抜粋本文 –
—————
極上の温泉映画 OLD JOY|ケリー・ライカート

 

昨年末頃から上映されている「ファースト・カウ」が好評のケリー・ライカート監督(Kelly Reichardt 1964-)。

この公開と同期をとっているのかどうかはわかりませんけれど、現在、アマゾンPrime Videoで彼女の過去作品5本が見放題配信されています。

 

「オールド・ジョイ」(OLD JOY 2006)もその中の一作です。

日本での公開は2020年に開催されたライカートの特集上映企画時のみだそうです。
私はこのアマプラ配信で初めて観ました。

 

オールド・ジョイ

オールド・ジョイ

  • ダニエル・ロンドン
Amazon

 

 

舞台となっているのはライカート映画お決まりの土地、オレゴン州です。

マタニティーブルーにどうやら入ってしまった妻とのコミュニケーションに手こずっているマーク(ダニエル・ロンドン)に、彼の古い友人カート(ウィル・オールダム)からキャンプへの誘いがきます。

マークはホワイトカラー、カートは定住している場所をもたない放浪生活者のようです。
二人とも年齢は30歳代くらいの設定でしょうか。

 

マークの愛犬ルーシーも車に乗せて二人が目指した場所はポートランドから100キロ以上離れた山中にあるバグビー温泉(Bagby Hot Springs)。
—————
提供資料 –
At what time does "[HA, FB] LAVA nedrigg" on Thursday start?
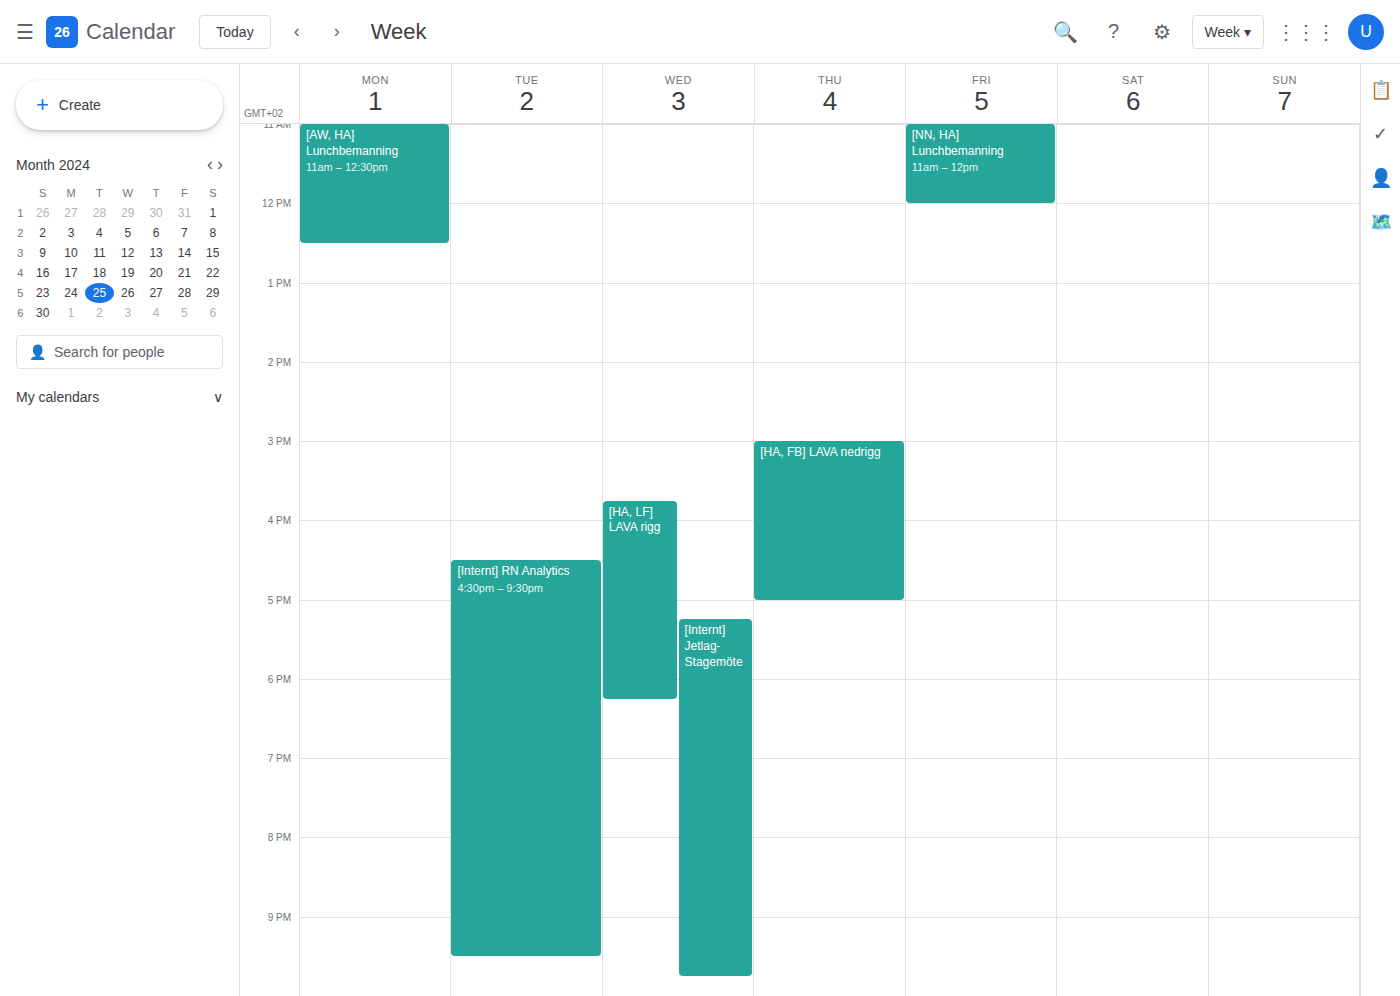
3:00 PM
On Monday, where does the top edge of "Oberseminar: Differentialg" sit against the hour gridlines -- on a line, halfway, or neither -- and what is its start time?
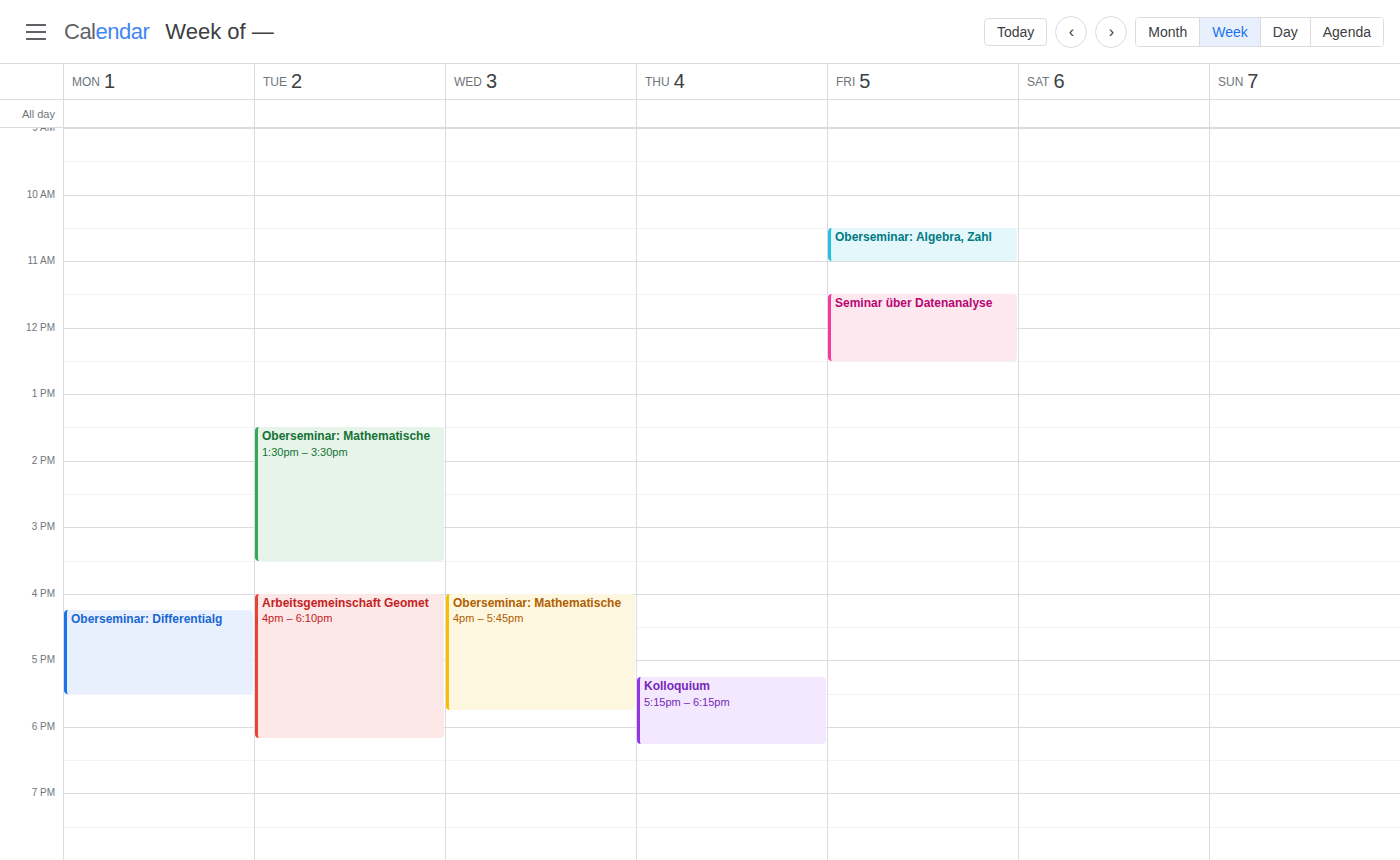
—————
作業指示 –
1. 抜粋本文の内容を二文で要約してください。
2. 抜粋本文によると、マークの愛犬の名前は何ですか。
3. 抜粋本文のうち、「舞台となっているのはライカート映画お決まりの土地、オレゴン州です。」から始まり「二人とも年齢は30歳代くらいの設定でしょうか。」までの部分を、一字一句そのまま書き写してください。
抜粋本文だけを手がかりにしてください。

回答一覧 –
1. ケリー・ライカート監督の過去作品5本がアマゾンPrime Videoで見放題配信されており、「オールド・ジョイ」(2006)はその一作で、日本での公開は2020年の特集上映企画時のみだという。オレゴン州を舞台に、妻とのコミュニケーションに手こずるマークが古い友人カートからキャンプに誘われ、愛犬ルーシーを車に乗せて、ポートランドから100キロ以上離れた山中のバグビー温泉を目指す。

2. ルーシーです。

3.
舞台となっているのはライカート映画お決まりの土地、オレゴン州です。

マタニティーブルーにどうやら入ってしまった妻とのコミュニケーションに手こずっているマーク(ダニエル・ロンドン)に、彼の古い友人カート(ウィル・オールダム)からキャンプへの誘いがきます。

マークはホワイトカラー、カートは定住している場所をもたない放浪生活者のようです。
二人とも年齢は30歳代くらいの設定でしょうか。